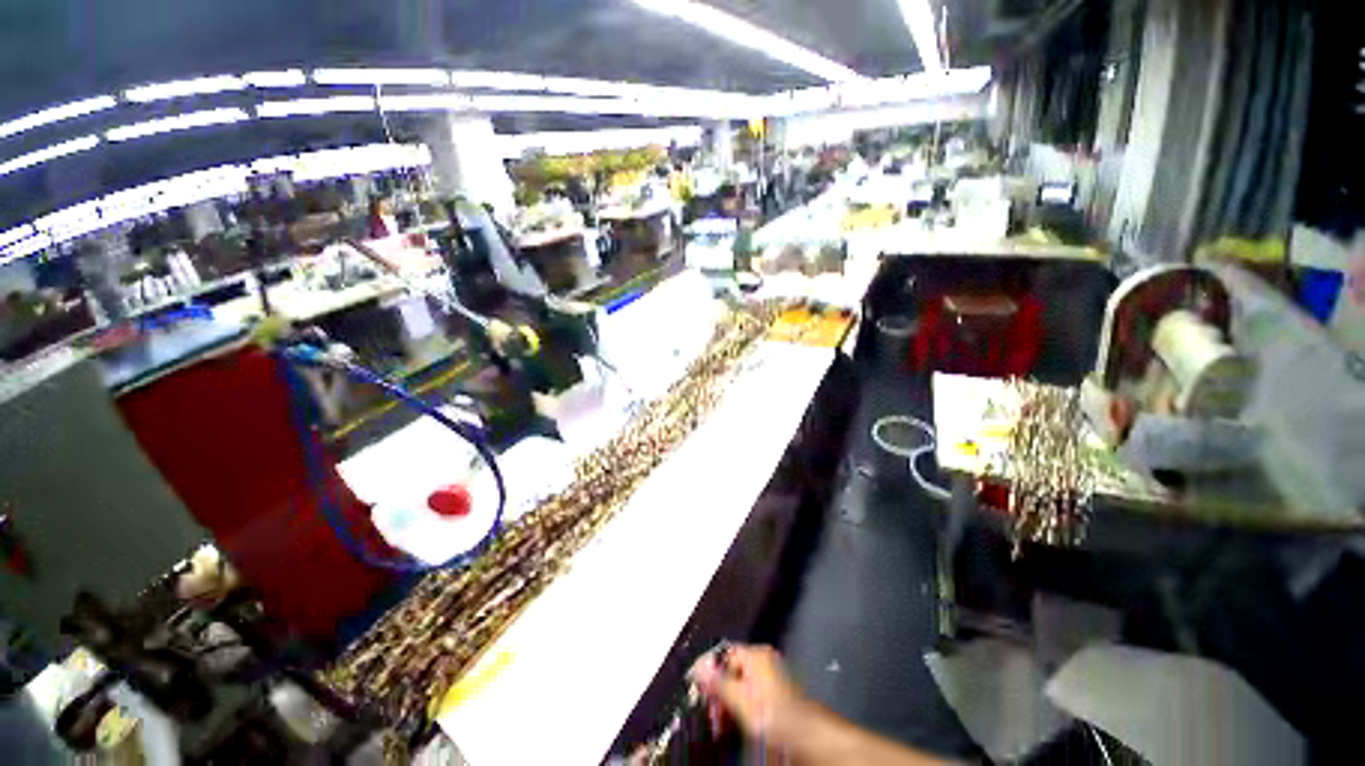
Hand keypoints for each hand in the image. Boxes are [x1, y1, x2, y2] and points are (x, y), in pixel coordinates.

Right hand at [689, 644, 817, 753]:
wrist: (799, 730)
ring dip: (725, 705)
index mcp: (757, 655)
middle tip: (711, 711)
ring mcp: (769, 678)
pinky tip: (731, 724)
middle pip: (729, 673)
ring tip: (720, 722)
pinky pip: (747, 697)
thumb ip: (716, 679)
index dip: (708, 673)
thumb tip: (698, 665)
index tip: (699, 690)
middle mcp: (764, 662)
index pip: (722, 656)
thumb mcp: (736, 695)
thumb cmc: (770, 711)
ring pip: (736, 687)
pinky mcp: (772, 694)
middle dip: (716, 694)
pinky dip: (737, 709)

> _Goal of the exercise_: Where a line in the records above contains the string "index", return that line.

> _Output of the exercise_:
index mcp: (757, 655)
index dip: (708, 673)
index tip: (699, 690)
index pip: (722, 656)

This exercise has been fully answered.